Thursday, February 26, 2009

The Projects

My twitter changes all the time. My mood, sometimes. But my schedule, that never changes, at least during the week. Whether you're in school or at work, Monday through Friday typically has a design set in place, a maze to work your way out of each week. The maze doesn't change, but somehow it's never as easy as it looks. Obvious traps, dead ends, detours you didn't expect to take, there's all these factors that make some weeks last forever and others seem like they never occurred. Point is, the maze itself never really changes. I was thinking about this on my commute home yesterday. I sit in a train filled with strangers, all of us just making our way out of the maze. I tend to focus on my commute a lot. I guess I'm baffled by mass monotony, but there's not much more of an explanation.
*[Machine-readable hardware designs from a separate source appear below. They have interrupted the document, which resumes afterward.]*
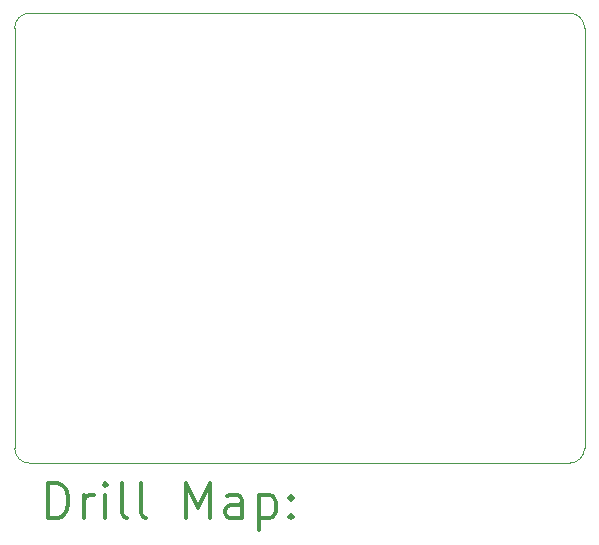
<source format=gbr>
%FSLAX45Y45*%
G04 Gerber Fmt 4.5, Leading zero omitted, Abs format (unit mm)*
G04 Created by KiCad (PCBNEW (5.1.9-0-10_14)) date 2021-08-20 09:17:49*
%MOMM*%
%LPD*%
G01*
G04 APERTURE LIST*
%TA.AperFunction,Profile*%
%ADD10C,0.050000*%
%TD*%
%ADD11C,0.200000*%
%ADD12C,0.300000*%
G04 APERTURE END LIST*
D10*
X13081000Y-8763000D02*
X17653000Y-8763000D01*
X12954000Y-12446000D02*
X12954000Y-8890000D01*
X17653000Y-12573000D02*
X13081000Y-12573000D01*
X17780000Y-8890000D02*
X17780000Y-12446000D01*
X17780000Y-12446000D02*
G75*
G02*
X17653000Y-12573000I-127000J0D01*
G01*
X13081000Y-12573000D02*
G75*
G02*
X12954000Y-12446000I0J127000D01*
G01*
X12954000Y-8890000D02*
G75*
G02*
X13081000Y-8763000I127000J0D01*
G01*
X17653000Y-8763000D02*
G75*
G02*
X17780000Y-8890000I0J-127000D01*
G01*
D11*
D12*
X13237928Y-13041214D02*
X13237928Y-12741214D01*
X13309357Y-12741214D01*
X13352214Y-12755500D01*
X13380786Y-12784071D01*
X13395071Y-12812643D01*
X13409357Y-12869786D01*
X13409357Y-12912643D01*
X13395071Y-12969786D01*
X13380786Y-12998357D01*
X13352214Y-13026929D01*
X13309357Y-13041214D01*
X13237928Y-13041214D01*
X13537928Y-13041214D02*
X13537928Y-12841214D01*
X13537928Y-12898357D02*
X13552214Y-12869786D01*
X13566500Y-12855500D01*
X13595071Y-12841214D01*
X13623643Y-12841214D01*
X13723643Y-13041214D02*
X13723643Y-12841214D01*
X13723643Y-12741214D02*
X13709357Y-12755500D01*
X13723643Y-12769786D01*
X13737928Y-12755500D01*
X13723643Y-12741214D01*
X13723643Y-12769786D01*
X13909357Y-13041214D02*
X13880786Y-13026929D01*
X13866500Y-12998357D01*
X13866500Y-12741214D01*
X14066500Y-13041214D02*
X14037928Y-13026929D01*
X14023643Y-12998357D01*
X14023643Y-12741214D01*
X14409357Y-13041214D02*
X14409357Y-12741214D01*
X14509357Y-12955500D01*
X14609357Y-12741214D01*
X14609357Y-13041214D01*
X14880786Y-13041214D02*
X14880786Y-12884071D01*
X14866500Y-12855500D01*
X14837928Y-12841214D01*
X14780786Y-12841214D01*
X14752214Y-12855500D01*
X14880786Y-13026929D02*
X14852214Y-13041214D01*
X14780786Y-13041214D01*
X14752214Y-13026929D01*
X14737928Y-12998357D01*
X14737928Y-12969786D01*
X14752214Y-12941214D01*
X14780786Y-12926929D01*
X14852214Y-12926929D01*
X14880786Y-12912643D01*
X15023643Y-12841214D02*
X15023643Y-13141214D01*
X15023643Y-12855500D02*
X15052214Y-12841214D01*
X15109357Y-12841214D01*
X15137928Y-12855500D01*
X15152214Y-12869786D01*
X15166500Y-12898357D01*
X15166500Y-12984071D01*
X15152214Y-13012643D01*
X15137928Y-13026929D01*
X15109357Y-13041214D01*
X15052214Y-13041214D01*
X15023643Y-13026929D01*
X15295071Y-13012643D02*
X15309357Y-13026929D01*
X15295071Y-13041214D01*
X15280786Y-13026929D01*
X15295071Y-13012643D01*
X15295071Y-13041214D01*
X15295071Y-12855500D02*
X15309357Y-12869786D01*
X15295071Y-12884071D01*
X15280786Y-12869786D01*
X15295071Y-12855500D01*
X15295071Y-12884071D01*
M02*

</source>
So I try and look for something odd, a different angle, a new perspective, to make the everyday seem not so everyday.

I'm riding along...

Out the window I see the city, it's dark out now, and the uptown kids have hit the lights. I've always found Harlem terribly interesting. I've hardly spent more than a few moments walking through, yet every time I take this train, doors open up into a Harlem wind. My dad used to work out there, I remember. From behind a dashboard and beside his partner (my godfather actually) he patrolled the city as one of the "finest." He even coached a little league baseball team on some dusty diamond behind brick walls. He knows that place much different than I do. I know it only through the glass. From here I can see the buildings, "the projects," as they say, and the speckled lights that shine inside every room that holds a life. Across the cast iron balcony, behind that red curtain, there's a story. It's appropriate that floors of a building, are also called stories. "I'm 30 stories high," one might even say...and boy is that true. Every window is a whole new plot. Inside one you've got a family of five, in another a retired sanitation worker, and just across the hall, a bachelor's pad (why is it never bachelorette's?). And from where I sit, I get a momentary glance into that life. Exposed like a dollhouse, I can see inside their story. But only for a moment. The train is always moving. I also notice the fire escapes, these ladders that connect one story to another, those beneath it and those above it. It will always be there, the option to escape. Sometimes it takes an emergency, a fire that forces you out and takes you somewhere safe. Yet other times it's simply an escape, a tempting path out of your own story and a way into another.

Harlem is what I see today. The train keeps moving.